Himal takes leave of the debate on Dor Bahadur Bista's book Fatalism and Development (Orient Longman, New Delhi 1991) with two
items. One is an excerpt from a talk presented by Bista on 6 September at the National Congress on Sociology and Anthropology of Nepal.
The other is an extended definition of 'fatalism' as provided by Robert Nisbet, Albert Schweitzer Professor of the Humanities at Columbia
University, New York, in his book: Prejudices: A Philosophical Dictionary (Harvard University Press 1982). We suggest that any reader
contemplating further correspondence on fatalism and development consider writing a book instead.
Hawking the Anomalous
It is true that I have frequently shied away from the identity of an anthropologist. That is because I am not sure whether I fit in with the straitjacket definition of an orthodox anthropologist. I am, by nature, an unorthodox creature. 1 cannot help it. This is the only way 1 can be honest with my academic friends, colleagues and myself. But it does not bother me because it is not my problem…

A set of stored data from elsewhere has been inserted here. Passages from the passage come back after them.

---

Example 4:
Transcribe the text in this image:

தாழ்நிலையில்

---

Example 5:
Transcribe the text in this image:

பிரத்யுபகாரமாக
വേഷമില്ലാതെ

I have been frequently criticised by some of my colleagues for not appearing with the appropriate behaviour and style of an anthropologist— whatever that may be or whatever they may have had in their own minds. My actions, particularly the publication of my latest book Fatalism and Development, has touched upon the sensitive nerves of many a traditional Nepali elite and has done a little bit of an unsettling job.

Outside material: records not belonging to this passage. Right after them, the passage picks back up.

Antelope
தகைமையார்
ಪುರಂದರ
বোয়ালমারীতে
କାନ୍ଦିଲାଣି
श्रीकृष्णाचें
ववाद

Talking about hawking the anomalous and peddling the strange, I envy some of my Western colleagues and my Western gurus that they can and have been hawking and peddling the exotic from faraway and strange lands to audiences who can lake it at a theoretical level. It becomes an entertainment item rather than an unsettling, sensitive, nerve-touching pinch, the way some of our Nepali upper- class academicians have taken it.